In the copy, every record below must appear exactly as given, and no picture may appear.
━━━
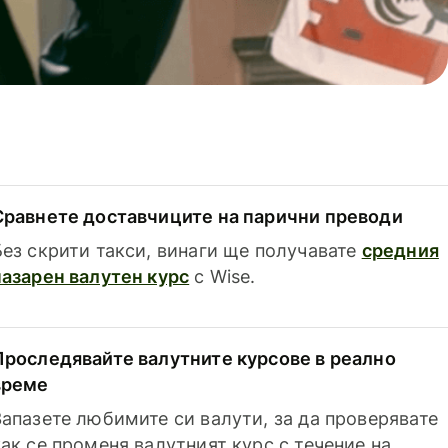
Сравнете доставчиците на парични преводи
Без скрити такси, винаги ще получавате
средния
пазарен валутен курс
с Wise.
Проследявайте валутните курсове в реално
време
Запазете любимите си валути, за да проверявате
как се променя валутният курс с течение на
━━━
Answer to the problem
Сравнете доставчиците на парични преводи
Без скрити такси, винаги ще получавате
средния
пазарен валутен курс
с Wise.
Проследявайте валутните курсове в реално
време
Запазете любимите си валути, за да проверявате
как се променя валутният курс с течение на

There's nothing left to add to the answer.